Kozlowski watched the road and said nothing. For two minutes neither of them spoke.
Then Kozlowski looked at him, frowning. “You notice something?”
It came to Clumly now. The radio was dead. He picked up the microphone and flicked the switch off and on. There was nothing. Kozlowski took it from him, and still there was nothing.
“I’ll be damned,” Kozlowski said. He hung the mike on its hook.
“It gives you the sweats, don’t it,” Clumly said.
Kozlowski said nothing.
They went over the Oak Street bridge and turned left onto Main. At the firehouse, the raid was on. He could see them lined up, hands against the wall, policemen frisking them. Clumly smiled. “Drop me off at City Hall,” he said.
Kozlowski nodded.
Clumly adjusted his cap, looking hard at the lifeless mike. “Stay in the car,” he said. He sighed. “Keep an eye out.”

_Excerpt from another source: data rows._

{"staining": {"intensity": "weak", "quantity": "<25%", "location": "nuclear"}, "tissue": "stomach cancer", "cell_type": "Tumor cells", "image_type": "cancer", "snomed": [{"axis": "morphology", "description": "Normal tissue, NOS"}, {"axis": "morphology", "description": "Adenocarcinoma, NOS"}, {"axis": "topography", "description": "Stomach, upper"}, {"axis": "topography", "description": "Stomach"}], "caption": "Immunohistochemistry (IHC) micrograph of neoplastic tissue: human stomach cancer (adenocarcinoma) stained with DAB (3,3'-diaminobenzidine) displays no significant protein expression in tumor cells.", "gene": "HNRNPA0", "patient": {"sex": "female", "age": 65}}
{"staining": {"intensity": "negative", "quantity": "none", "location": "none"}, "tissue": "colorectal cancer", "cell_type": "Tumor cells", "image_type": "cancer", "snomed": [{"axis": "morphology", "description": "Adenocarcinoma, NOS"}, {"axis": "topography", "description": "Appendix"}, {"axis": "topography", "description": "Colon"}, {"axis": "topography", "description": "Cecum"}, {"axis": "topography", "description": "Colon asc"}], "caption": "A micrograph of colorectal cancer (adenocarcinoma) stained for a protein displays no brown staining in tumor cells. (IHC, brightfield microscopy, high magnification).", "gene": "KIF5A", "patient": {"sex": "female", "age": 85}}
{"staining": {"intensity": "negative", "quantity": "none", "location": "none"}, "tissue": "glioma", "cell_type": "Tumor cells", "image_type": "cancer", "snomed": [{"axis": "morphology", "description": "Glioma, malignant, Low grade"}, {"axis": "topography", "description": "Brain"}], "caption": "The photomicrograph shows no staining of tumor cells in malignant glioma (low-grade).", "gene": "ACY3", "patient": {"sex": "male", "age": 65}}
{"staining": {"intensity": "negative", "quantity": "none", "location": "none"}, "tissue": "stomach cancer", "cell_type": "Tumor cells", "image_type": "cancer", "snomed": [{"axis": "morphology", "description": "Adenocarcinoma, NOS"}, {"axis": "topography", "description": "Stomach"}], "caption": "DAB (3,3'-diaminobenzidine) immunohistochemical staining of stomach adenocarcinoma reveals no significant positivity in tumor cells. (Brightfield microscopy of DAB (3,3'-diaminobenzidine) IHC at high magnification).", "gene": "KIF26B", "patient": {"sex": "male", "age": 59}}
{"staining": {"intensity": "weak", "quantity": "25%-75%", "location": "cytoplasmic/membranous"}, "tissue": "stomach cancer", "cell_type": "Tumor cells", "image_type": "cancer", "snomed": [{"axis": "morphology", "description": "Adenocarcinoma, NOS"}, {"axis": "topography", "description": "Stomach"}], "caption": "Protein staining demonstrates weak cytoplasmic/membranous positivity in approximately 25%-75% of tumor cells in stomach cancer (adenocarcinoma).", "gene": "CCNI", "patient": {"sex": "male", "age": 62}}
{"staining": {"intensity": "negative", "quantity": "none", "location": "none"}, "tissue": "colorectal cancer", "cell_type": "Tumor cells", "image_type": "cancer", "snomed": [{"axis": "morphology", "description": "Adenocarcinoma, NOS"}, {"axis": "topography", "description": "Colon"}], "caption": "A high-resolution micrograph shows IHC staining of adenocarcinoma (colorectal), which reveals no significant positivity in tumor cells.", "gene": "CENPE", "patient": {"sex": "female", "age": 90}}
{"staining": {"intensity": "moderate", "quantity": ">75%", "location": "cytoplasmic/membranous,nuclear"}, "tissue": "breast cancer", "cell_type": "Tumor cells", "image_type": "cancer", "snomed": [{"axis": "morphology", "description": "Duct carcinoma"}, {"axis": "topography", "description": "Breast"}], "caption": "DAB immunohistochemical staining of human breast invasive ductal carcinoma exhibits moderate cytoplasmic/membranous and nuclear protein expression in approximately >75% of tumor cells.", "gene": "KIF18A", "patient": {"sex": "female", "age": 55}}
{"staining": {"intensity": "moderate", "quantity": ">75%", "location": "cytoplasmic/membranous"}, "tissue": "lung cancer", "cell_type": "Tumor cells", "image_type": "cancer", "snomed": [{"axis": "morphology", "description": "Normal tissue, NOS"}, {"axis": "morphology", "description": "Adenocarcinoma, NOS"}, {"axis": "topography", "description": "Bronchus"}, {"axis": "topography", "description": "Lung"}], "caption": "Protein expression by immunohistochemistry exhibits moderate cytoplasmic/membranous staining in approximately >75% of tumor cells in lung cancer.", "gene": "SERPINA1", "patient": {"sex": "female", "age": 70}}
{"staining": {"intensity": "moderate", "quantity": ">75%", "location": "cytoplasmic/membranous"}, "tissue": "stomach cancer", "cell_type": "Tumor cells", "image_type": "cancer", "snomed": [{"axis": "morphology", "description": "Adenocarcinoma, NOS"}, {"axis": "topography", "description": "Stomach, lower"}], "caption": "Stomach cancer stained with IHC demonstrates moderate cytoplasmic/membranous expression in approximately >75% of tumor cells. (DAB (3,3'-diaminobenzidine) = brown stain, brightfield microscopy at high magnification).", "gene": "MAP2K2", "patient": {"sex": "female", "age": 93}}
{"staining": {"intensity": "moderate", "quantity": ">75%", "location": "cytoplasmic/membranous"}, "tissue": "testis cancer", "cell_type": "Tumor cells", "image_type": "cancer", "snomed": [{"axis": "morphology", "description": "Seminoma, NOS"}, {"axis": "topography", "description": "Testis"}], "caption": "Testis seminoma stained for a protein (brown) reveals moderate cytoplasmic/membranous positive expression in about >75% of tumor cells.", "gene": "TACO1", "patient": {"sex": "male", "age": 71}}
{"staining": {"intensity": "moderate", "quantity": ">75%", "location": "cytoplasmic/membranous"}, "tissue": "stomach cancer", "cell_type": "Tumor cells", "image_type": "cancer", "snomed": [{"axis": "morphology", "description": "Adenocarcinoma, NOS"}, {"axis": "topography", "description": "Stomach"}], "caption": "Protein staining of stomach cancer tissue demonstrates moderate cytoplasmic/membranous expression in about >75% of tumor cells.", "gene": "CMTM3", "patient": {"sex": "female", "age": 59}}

Kozlowski pulled up to the curb and Chief Clumly got out They saluted, careful now of forms.
2
“Sorry to be late,” Clumly said. He took his cap off and held it over his belly.
The Mayor scowled. “Well, not serious,” he said. But it was serious. “Mr. Uphill just got here himself.” He backed out of the way, giving Clumly a view of the three men, the photographs on the far wall, the dead flowers in the window, the scummy Silex. “Come on in,” he said. “You gentlemen have met, I take it?”
They all nodded. Uphill’s face was dark red.
They sat waiting, solemn as cobras at a funeral. Two were members of the City Council. Mr. Peeper was bald and heavy, a pharmacist Known for endless talk, an uneasy smile. Hater of unpleasantness; but he would be the one who wrote up the formal charges, when it came to that, and the dismissal. The second one was Mr. Moss, lean, unhealthy brown; he had a bad liver. He saw very little good in the world but rarely said so, merely asked questions, turned over stones and observed, unsurprised, the grubs. As for Uphill, he had a red face, silver hair. A dedicated man, an idealist. He’d been an Army Major once.